Personal information
- Born: December 13, 1999 (age 26) Odisha, India

Chess career
- Country: India
- Peak rating: 1924 (March 2024)

= Soundarya Pradhan =

Indian para chess player

Soundarya Kumar Pradhan (born 13 December 1999) is an Indian para chess player from Odisha. The visually challenged chess player was selected for the Indian team that took part in the 2022 Hangzhou Asian Para Games. He won the Men's Team Rapid VI-B1 gold medal on 28 October 2023 along with Darpan Inani and Ashwin Makwana. He also won a silver medal in the individual event.
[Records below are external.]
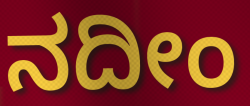
ನದೀಂ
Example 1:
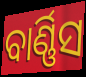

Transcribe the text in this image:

ବାର୍ଣ୍ଣିସ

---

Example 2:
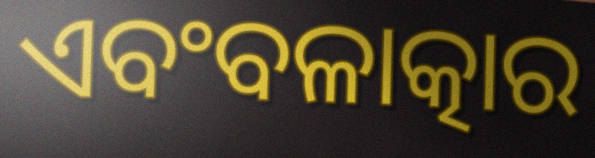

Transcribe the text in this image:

ଏବଂବଳାତ୍କାର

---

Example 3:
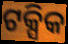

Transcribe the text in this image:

ଟକ୍ସିକ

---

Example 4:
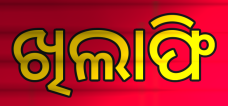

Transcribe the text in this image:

ଖିଲାଫି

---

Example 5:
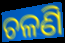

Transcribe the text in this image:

ଚଳଣି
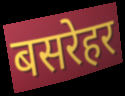
बसरेहर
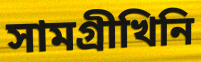
সামগ্ৰীখিনি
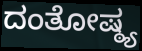
ದಂತೋಷ್ಠ್ಯ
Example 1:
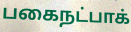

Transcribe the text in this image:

பகைநட்பாக்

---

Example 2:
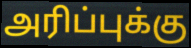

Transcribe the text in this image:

அரிப்புக்கு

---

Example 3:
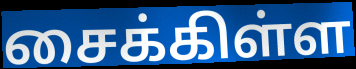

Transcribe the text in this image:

சைக்கிள்ள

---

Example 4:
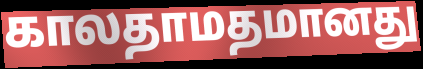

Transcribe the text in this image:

காலதாமதமானது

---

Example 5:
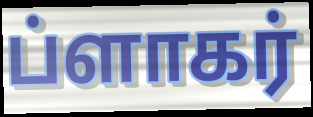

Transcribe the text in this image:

ப்ளாகர்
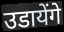
उडायेंगे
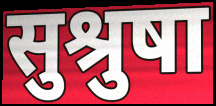
सुश्रुषा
== Early life and education ==
Pradhan was born in Boden, Nuapada district, Odisha. He is born to Rabi Ranjan Pradhan and Jayanthi Pradhan. After his schooling at the Boden Government High School, he studied at the Biju Patnaik College, where his father works as a lecturer. Currently, he is studying B.Tech. in computer science at the National Institute of Technology (NIT), Jamshedpur. He has Leber Congenital Amaurosis (LCA), a rare inherited eye disorder, from birth. He also teaches online chess to students in USA and is a coach at the Lucknow-based Chess Club Black and White (CCBW). He was felicitated by the chief minister of Odisha Naveen Patnaik with a cash award of Rs.1.5 crore. His brother Prachurya is also a visually challenged chess player. He learnt his basics from his uncle Keshranjan, a former National B chess player.

== Career ==
Pradhan was also part of the Indian team that won silver medal in the Men's Rapid Team Chess in the 2018 Asian Para Games held in Jakarta. In April 2022, he won the National Chess Championship for the visually challenged and made it to the Indian team for the World Team Championship. He won a gold at the 9th IBCA World Team Chess Championship for the Blind and Visually Impaired 2022 held at Ohrid, Macedonia in June 2022. In one of his first tournaments at the Junior National Chess Championship for Blind in January 2012 at Mumbai, he finished at the best under-13 player. In the 16th AICFB National Chess Championship for Visually Challenged in March 2023, he finished third.